Anthem also beat estimates in its report of $1.67bn in profits in the first three months of 2021, a 9.5% increase from the same period last year. Humana’s net income was $828m in the first quarter, a 75% increase from the same period the year before.

CVS Health, which owns the Aetna health insurance provider and drugstores, reported $2.2bn in profits, up from $2bn in the same quarter a year before.

Cigna said on Friday its net income fell to $1.17bn from $1.19bn in the same period last year, but it still raised its forecasts for the year. Together, the companies represent the country’s five biggest health insurers by membership.

Insurers’ financial success is not reflected across the healthcare system. Small healthcare providers such as independent doctor’s office and rural hospitals have been in a financial crunch, or closed, during the pandemic. Emergency medical service systems and some larger hospitals have also been under severe financial pressure.

Health insurers have been insulated from this stress because there were sharp declines in expensive, elective procedures, such as hip replacement surgery. People also delayed or skipped doctor’s appointments because of fears of Covid-19’s spread or concerns about the cost of medical care during a recession.

Allison Hoffman, a health law expert at the University of Pennsylvania, explained: “Insurers’ Covid-related costs have been far smaller than their pandemic-related savings.”

Last year, insurers warned medical use could soar when Covid-19 cases decrease and people are more comfortable visiting a doctor’s office.

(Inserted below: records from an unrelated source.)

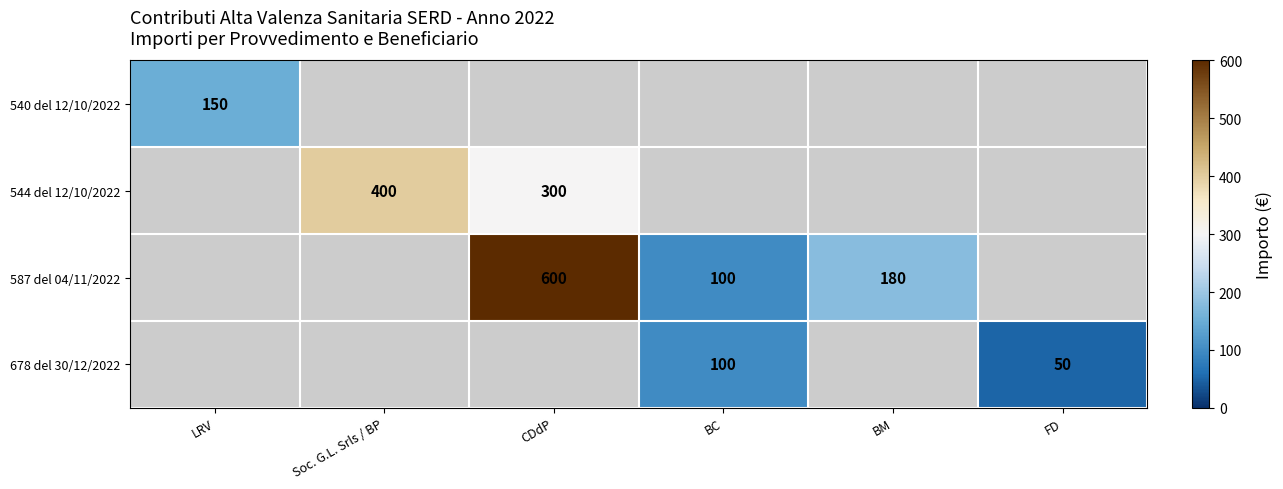

What is the sum of the 678 del 30/12/2022 values at BC and FD?

150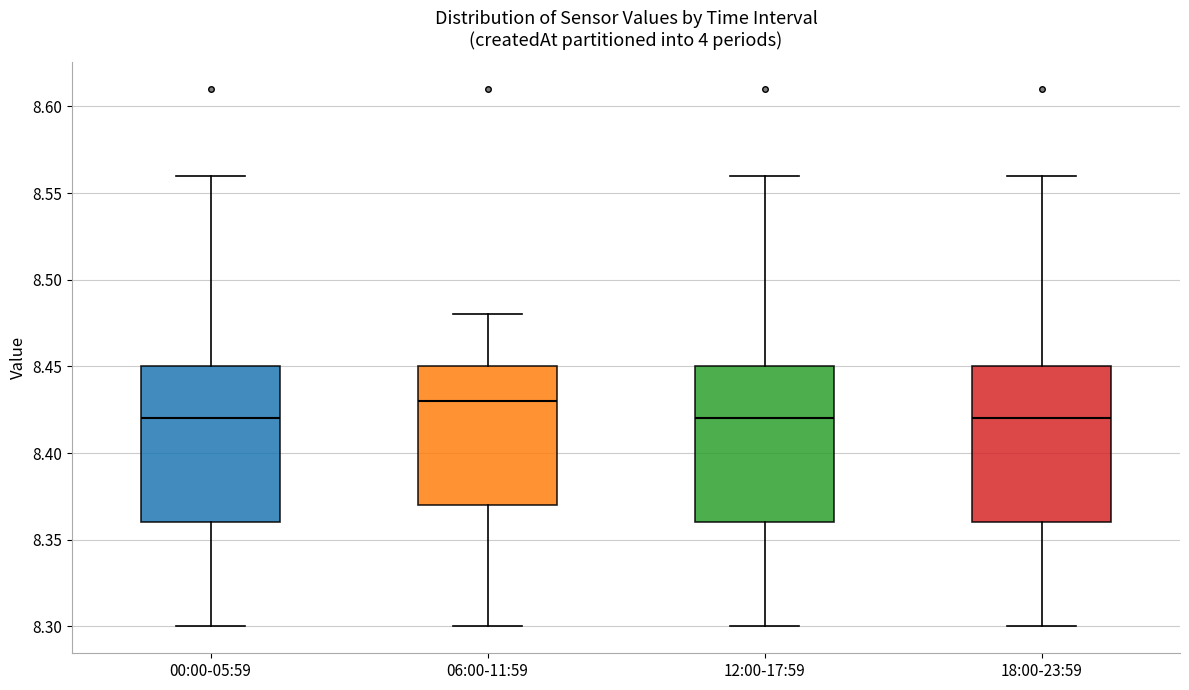

Where does the upper whisker of the box for 06:00-11:59 end on the y-axis? The values are not printed on the chart, so give them approximately, as read against the axis.

8.48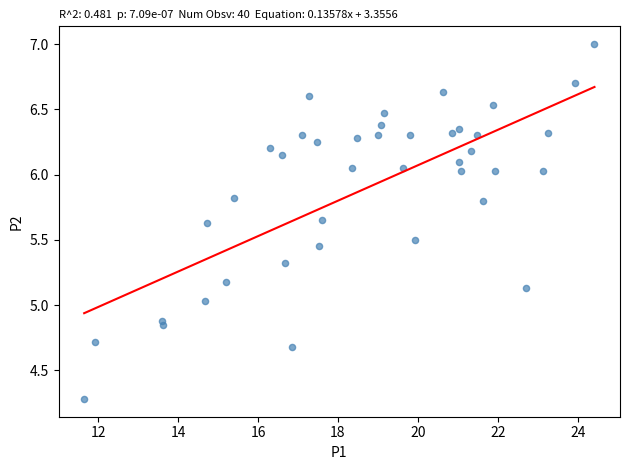

What is the range of X values (max minus min)?

12.8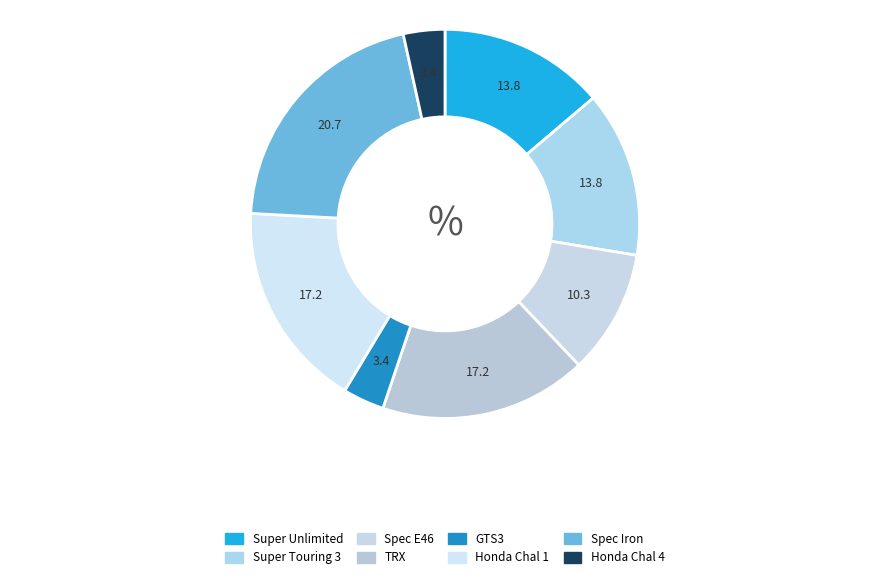

Is TRX the majority of the pie?

No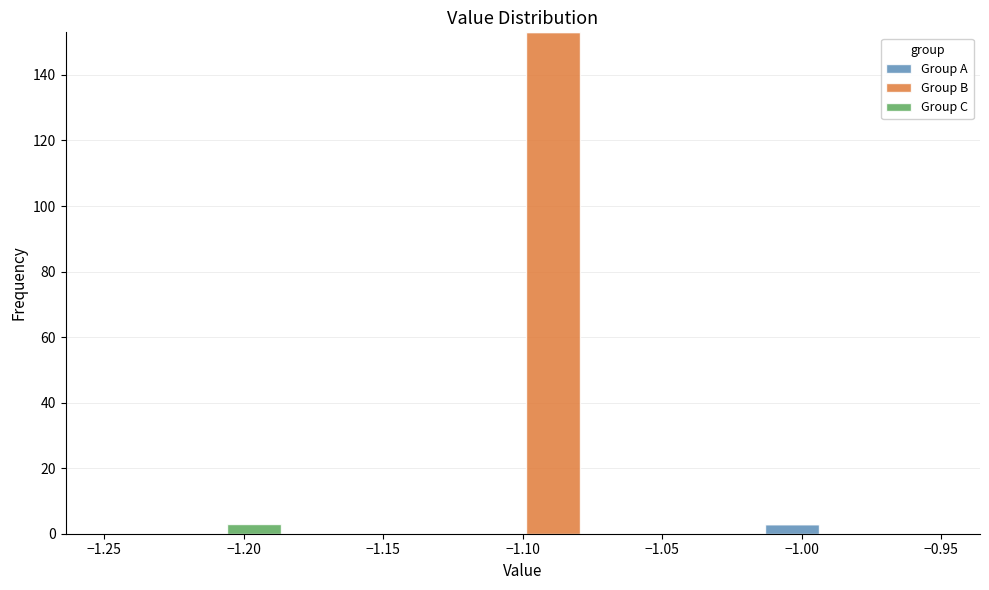

Reading left to right, list every stacked bar in this chart as the range it spans on the x-axis followed by its total height. Neither the bar edges nor the heights are printed on the chart, so give them approximately, as read against the axes.

-1.250 to -1.230: 0
-1.230 to -1.205: 0
-1.205 to -1.185: 4
-1.185 to -1.165: 0
-1.165 to -1.145: 0
-1.145 to -1.120: 0
-1.120 to -1.100: 0
-1.100 to -1.080: 154
-1.080 to -1.055: 0
-1.055 to -1.035: 0
-1.035 to -1.015: 0
-1.015 to -0.995: 4
-0.995 to -0.970: 0
-0.970 to -0.950: 0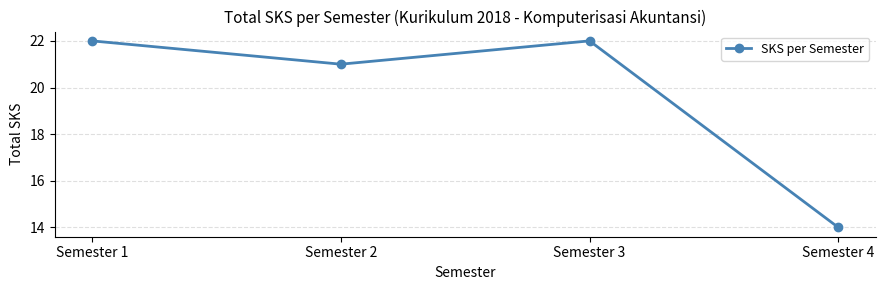

Where is the data nearest to the value 18?

Semester 2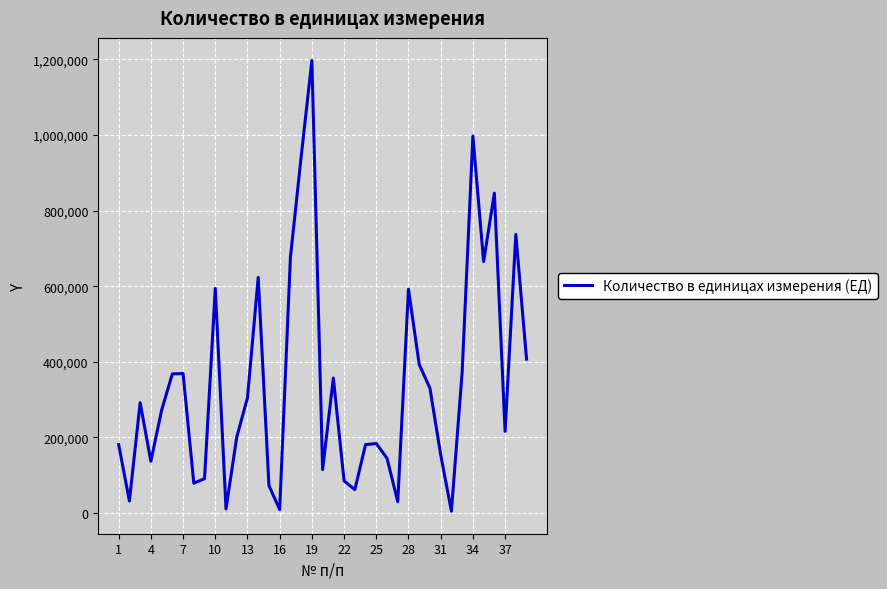

What is the greatest value displayed?

1197000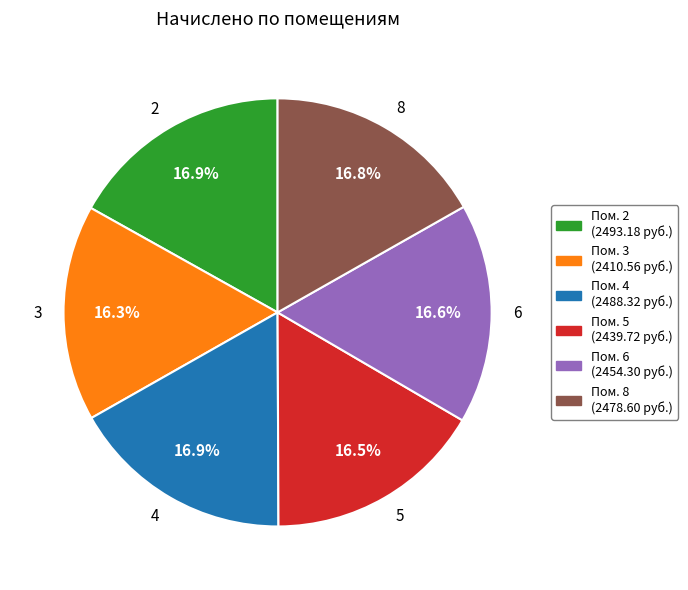

To the nearest percent, what percentage of the pie is 8?

17%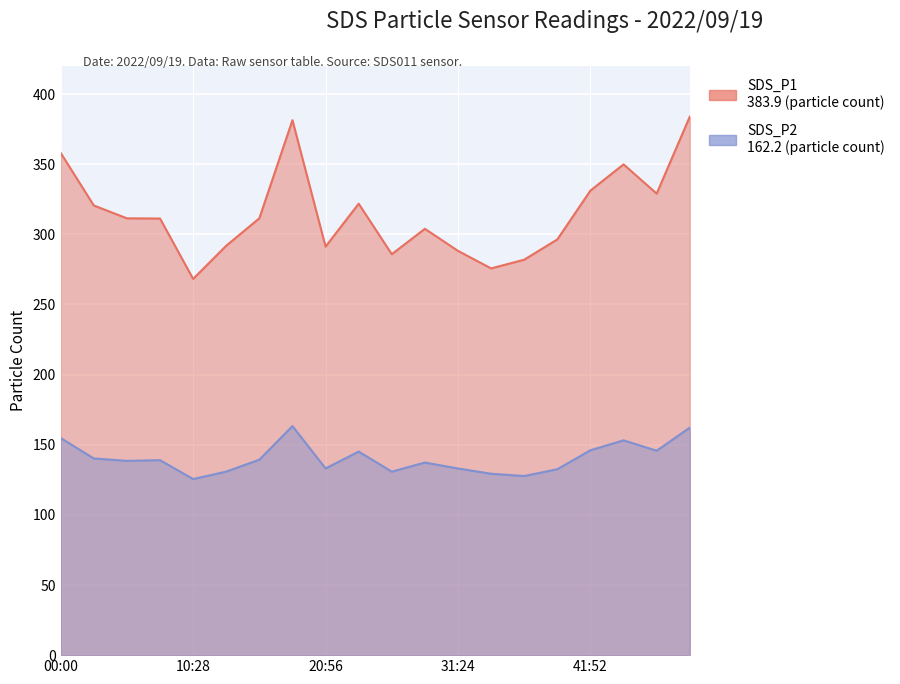

At how many categories does at least one series exceed 374?

2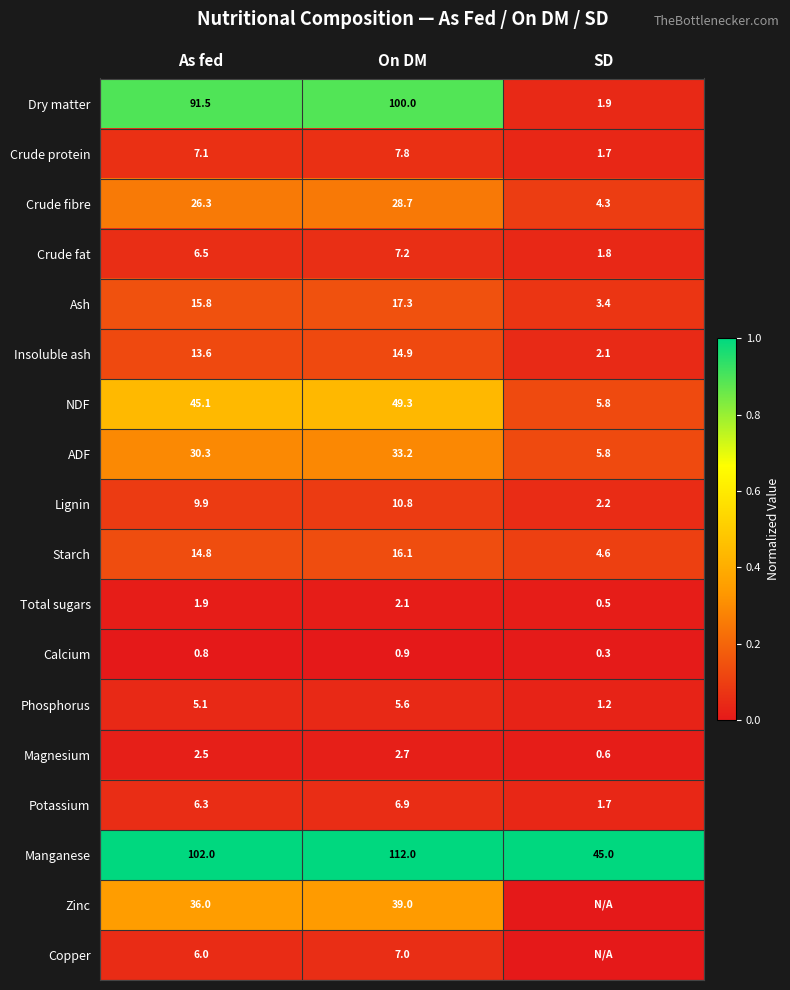

Rank the categories by Crude fibre value from highest to lowest.

On DM, As fed, SD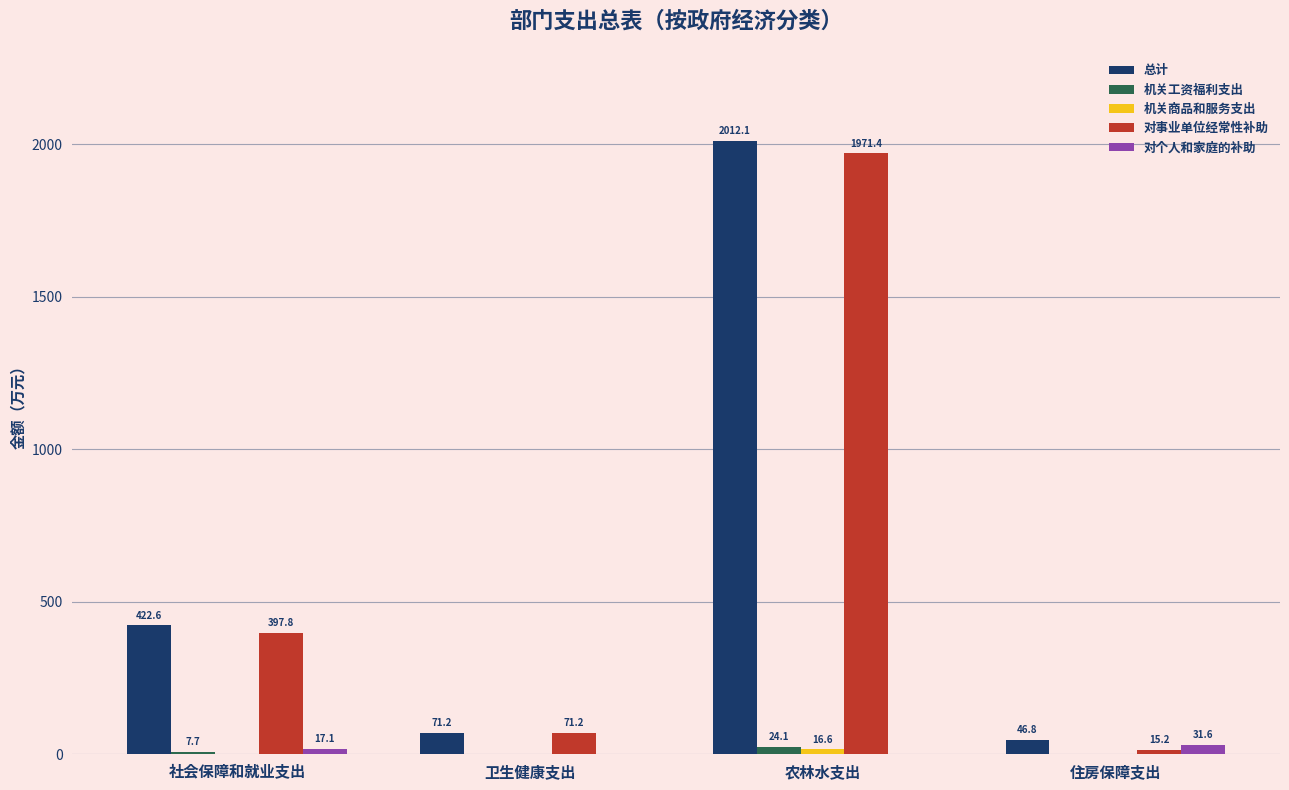

Which series has the largest total across all categories?

总计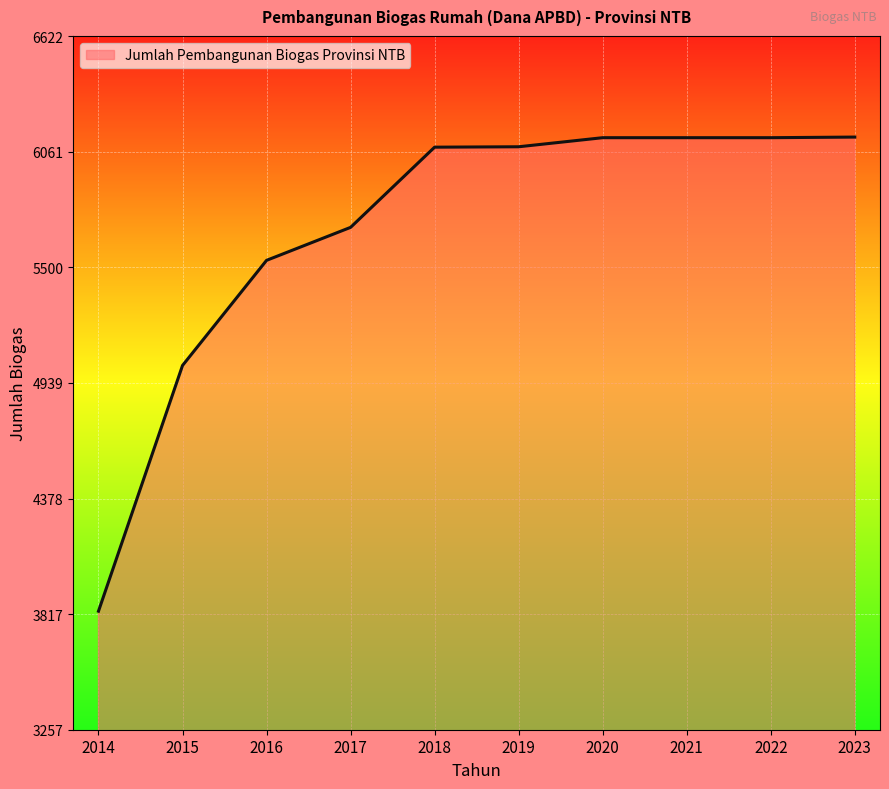

What is the difference between the maximum and minimum values?

2300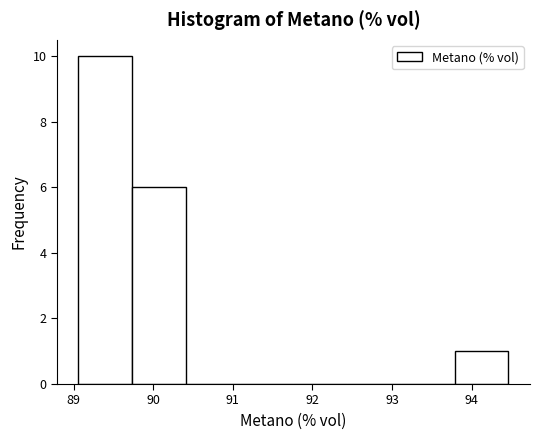

How tall is the bar that spans 93.8 to 94.5 on the x-axis? Neither the bar edges nor the heights are printed on the chart, so give them approximately, as read against the axes.

1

In earnings calls this quarter, health insurance executives said they expect medical use to be normal or slightly above normal, but not extreme, in the second half of the year.

Anthem’s executive vice-president and chief financial officer, John Gallina, said it was too early to see pent-up demand.

“Folks were able to get access to care in 2020 when a lot of the stay-at-home rules were relaxed,” Gallina told analysts. “So at this point in time, we are taking a very cautious approach, certainly monitoring all of the variables, but we still believe that our original outlook for utilization is appropriate and prudent.”

CVS Health’s chief financial officer and executive vice-president, Eva Boratto, said in an earnings call this week: “Covid-19 is expected to have a minimal impact on consolidated financial results for the year.”

Insurers are required to return part of the profits to the individuals and employers who use their services because of the Affordable Care Act’s cap on insurance company profits.

Some insurers potentially offset some share of the rebates by reducing premiums or providing a premium credit to people in 2020. Many also waived treatment fees for insured patients with Covid-19. Those waivers are now being phased out.

Anthem, UnitedHealth and Aetna rolled back the waivers this year, while Humana has dropped them for some customers. Covid-19 vaccinations and most coronavirus tests are still free for people under federal law.

The California representative Katie Porter was one of 10 Democratic representatives to write to Anthem, UnitedHealth and CVS Health last week to ask them to continue covering costs for Covid-19 treatment. “To do anything less can and will harm the members who pay your salaries and who you are committed to serve,” wrote the members, including Pramila Jayapal, of Washington, and Cori Bush, of Missouri.

The insurers’ lobby America’s Health Insurance Plans (AHIP) said that an August statement from its president and CEO, Matt Eyles, still reflected the lobby’s position on profits during the pandemic. “American consumers, businesses and taxpayers are protected by provisions in federal and state laws that require health insurance providers to deliver premium rebates and put money back into their pockets,” Eyles said.

Hoffman predicted insurers would be under more legislative and public pressure to answer for high profits if they continue into the year.

“I don’t necessarily blame them for last year, because nobody could have predicted what the year looked like,” Hoffman said. “But when you come out with such high profits at the end of the year, maybe you use this as an opportunity to do some good things in return.”